Bila Kau hendak memangil/pangil aku sendiri/bila Kau hendak memberi/jangan aku sendiri.
Betapa polosnya hubungan mereka dengan Tuhan, inilah yang mungkin akan mengekalkan penghayatan keimanan bangsa ini, bukannya khotbah para agamawan ataupun diskusi pemikiran agama.
Seolah olah para penyair cilik itu mengerti benar, bahwa masalah dasar bangsa ini hanya teratasi, kalau warga bangsa memiliki wawasan transendental yang kaya, yang memungkinkan mereka menemukan harkat manusia.
Wawasan seperti itu hanya akan tercapai, kalu manusia mampu berdialog dan merasa dekat dengan Tuhannya. Keakraban manusia dalam keadaan begitu, akan diimbangi oleh keakraban Tuhan dengan dirinya, yang akan memberinya kekuatan mnyelesaikan kemelut yang diciptakannya sendiri.
Dengan kemampuan para penyair cilik itu untuk merasa dekat dengan Tuhan, seperti digambarkan di atas, jadi nyata bagi kita bahwa Tuhanpun merasa akrab dengan mereka.

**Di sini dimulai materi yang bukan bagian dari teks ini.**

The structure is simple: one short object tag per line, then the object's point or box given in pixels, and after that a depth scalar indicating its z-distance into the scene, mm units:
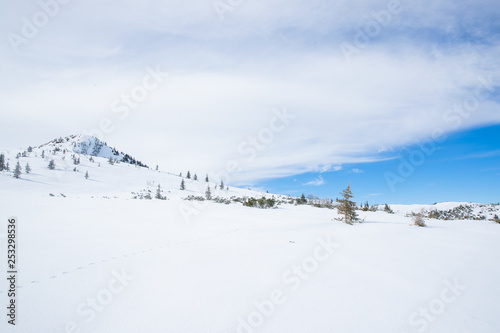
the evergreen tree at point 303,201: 40038
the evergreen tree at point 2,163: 45512
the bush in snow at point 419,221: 11070
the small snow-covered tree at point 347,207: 12453
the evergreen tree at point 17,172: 42672
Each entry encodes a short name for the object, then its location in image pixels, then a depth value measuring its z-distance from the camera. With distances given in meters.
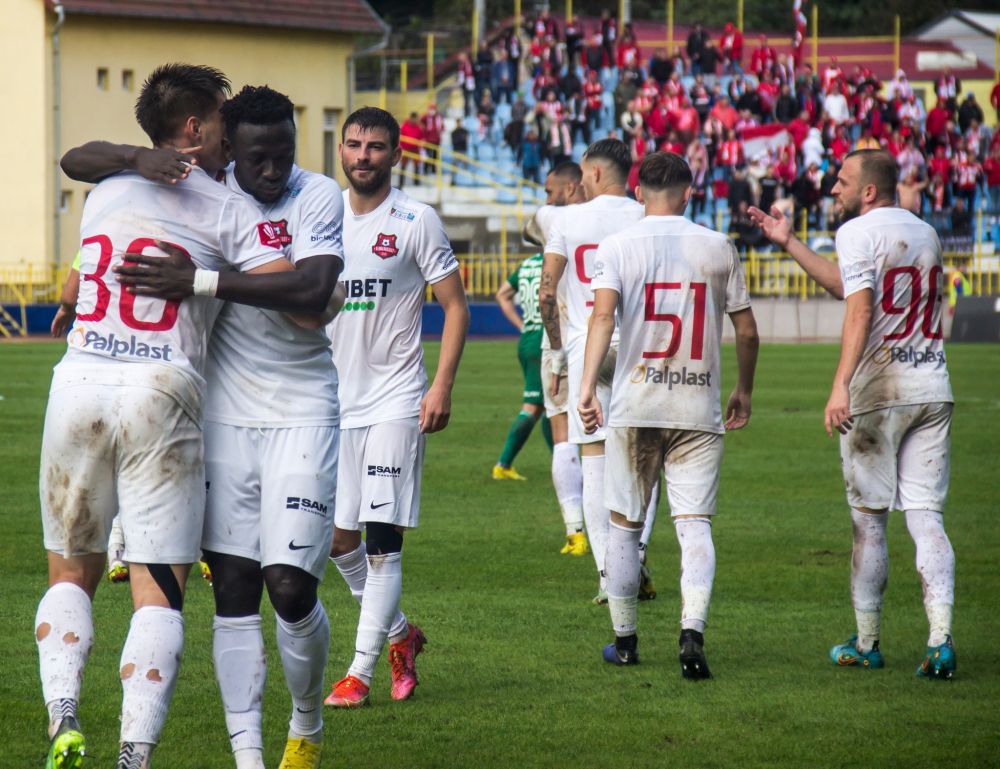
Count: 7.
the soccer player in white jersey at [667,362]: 14.13
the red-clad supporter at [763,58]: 85.31
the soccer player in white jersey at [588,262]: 18.02
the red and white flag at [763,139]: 77.87
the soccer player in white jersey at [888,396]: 14.12
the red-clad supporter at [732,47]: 87.87
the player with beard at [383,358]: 13.25
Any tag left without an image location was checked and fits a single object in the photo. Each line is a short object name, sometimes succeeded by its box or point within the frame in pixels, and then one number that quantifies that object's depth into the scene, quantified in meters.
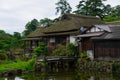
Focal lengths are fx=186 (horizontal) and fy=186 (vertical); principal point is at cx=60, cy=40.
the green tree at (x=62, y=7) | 45.30
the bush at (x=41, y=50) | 27.45
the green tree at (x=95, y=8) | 43.30
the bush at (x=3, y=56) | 25.98
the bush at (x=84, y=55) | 24.74
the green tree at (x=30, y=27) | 51.96
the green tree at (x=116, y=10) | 47.13
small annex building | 22.69
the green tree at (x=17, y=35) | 44.04
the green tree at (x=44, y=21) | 60.26
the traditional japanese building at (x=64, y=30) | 28.52
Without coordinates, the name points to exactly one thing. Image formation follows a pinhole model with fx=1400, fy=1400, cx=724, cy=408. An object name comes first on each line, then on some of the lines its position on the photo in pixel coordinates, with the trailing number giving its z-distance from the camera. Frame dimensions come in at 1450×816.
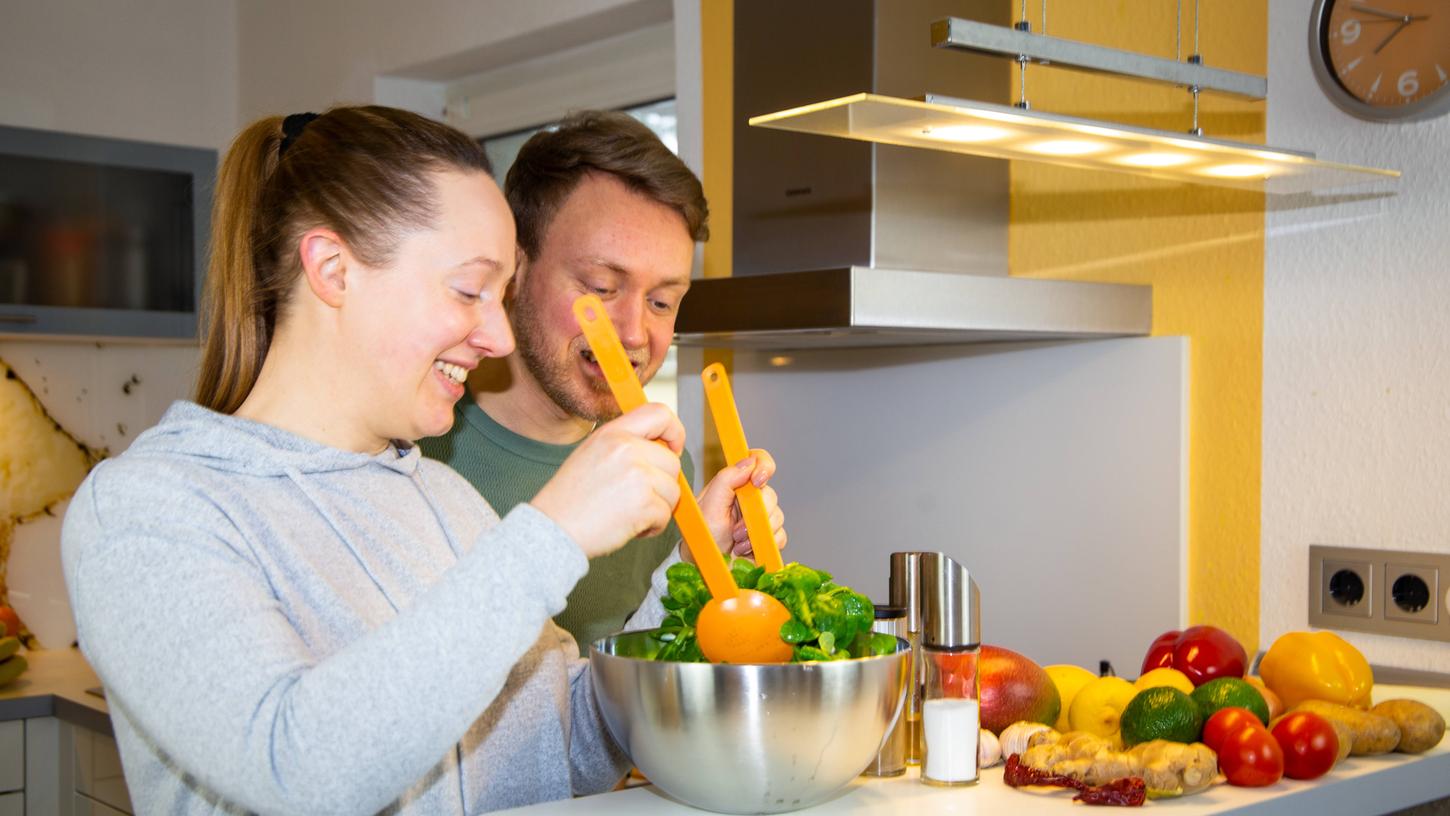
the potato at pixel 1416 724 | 1.26
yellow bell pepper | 1.34
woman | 0.84
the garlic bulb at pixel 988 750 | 1.19
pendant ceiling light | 1.19
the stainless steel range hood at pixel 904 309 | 1.59
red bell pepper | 1.44
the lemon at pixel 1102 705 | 1.27
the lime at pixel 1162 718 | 1.18
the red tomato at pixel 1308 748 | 1.16
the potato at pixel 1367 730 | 1.25
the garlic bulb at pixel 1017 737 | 1.20
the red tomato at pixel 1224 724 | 1.16
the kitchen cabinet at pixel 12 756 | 2.67
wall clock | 1.55
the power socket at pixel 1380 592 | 1.58
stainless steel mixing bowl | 0.96
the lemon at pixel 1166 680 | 1.30
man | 1.63
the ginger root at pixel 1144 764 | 1.09
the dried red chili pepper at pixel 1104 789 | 1.08
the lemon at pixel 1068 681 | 1.35
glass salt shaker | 1.19
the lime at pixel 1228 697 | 1.22
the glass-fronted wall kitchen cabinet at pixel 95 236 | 3.13
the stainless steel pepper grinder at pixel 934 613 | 1.19
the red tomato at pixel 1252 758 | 1.14
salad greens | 1.02
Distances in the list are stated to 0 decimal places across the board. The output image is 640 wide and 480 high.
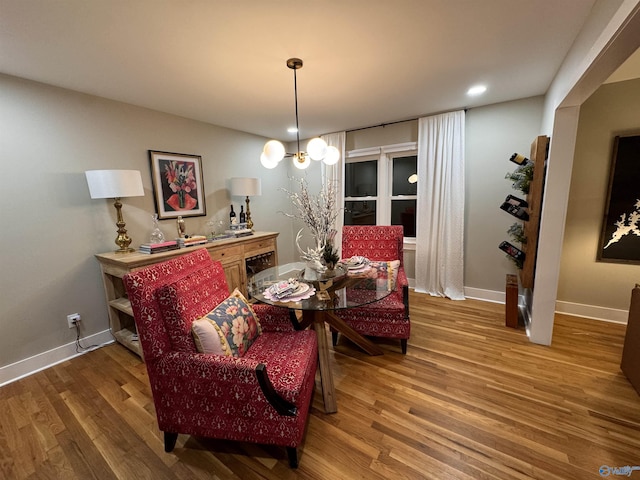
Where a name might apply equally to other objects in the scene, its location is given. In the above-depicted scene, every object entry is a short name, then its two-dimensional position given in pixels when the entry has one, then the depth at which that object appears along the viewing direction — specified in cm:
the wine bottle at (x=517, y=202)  255
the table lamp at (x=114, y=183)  218
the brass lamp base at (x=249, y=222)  365
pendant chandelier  191
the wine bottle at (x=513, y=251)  254
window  372
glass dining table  164
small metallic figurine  281
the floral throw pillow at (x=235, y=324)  142
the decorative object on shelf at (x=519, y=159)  247
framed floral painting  284
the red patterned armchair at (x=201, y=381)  123
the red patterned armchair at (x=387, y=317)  215
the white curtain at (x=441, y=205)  317
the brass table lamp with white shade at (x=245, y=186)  337
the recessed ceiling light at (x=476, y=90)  246
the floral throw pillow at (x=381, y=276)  194
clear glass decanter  266
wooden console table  227
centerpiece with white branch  198
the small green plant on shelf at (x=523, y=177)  243
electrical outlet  232
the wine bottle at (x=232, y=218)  353
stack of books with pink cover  240
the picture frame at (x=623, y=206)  241
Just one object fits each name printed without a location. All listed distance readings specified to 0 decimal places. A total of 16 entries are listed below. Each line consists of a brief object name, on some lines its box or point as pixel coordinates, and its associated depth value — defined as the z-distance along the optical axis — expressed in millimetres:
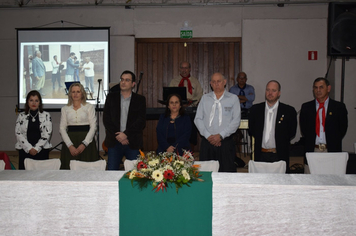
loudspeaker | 5172
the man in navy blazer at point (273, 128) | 3756
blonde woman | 4137
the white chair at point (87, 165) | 3084
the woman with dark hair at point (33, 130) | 4145
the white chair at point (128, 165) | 3004
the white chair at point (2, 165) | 2980
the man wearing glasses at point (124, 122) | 3918
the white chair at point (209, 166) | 3006
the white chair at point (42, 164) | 3178
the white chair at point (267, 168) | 3035
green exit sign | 7574
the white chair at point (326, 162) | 3213
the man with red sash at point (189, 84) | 6465
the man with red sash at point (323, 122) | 3885
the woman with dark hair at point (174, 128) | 4055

Mampukah kita mencari keakraban seperti itu?
Kita dapat belajar dari Rudiawan Triwidodo dalam sajak ‘Doa Di Bibir Sumur’, ketika ia mengharapkan ‘tetesan air mata Tuhan’:
Agar tersedu tangis kami dengan wajar/sebab hampir terlupa bagaimana kami/harus menangis/dengan benar/mensyukuri berkat dan rahmat-Mu/yang melimpah/di luar sadar kami/agar basah sumur-sumur kami/tersiram air kasih yang memancar dari/Sumber keMahaanMu/Amin.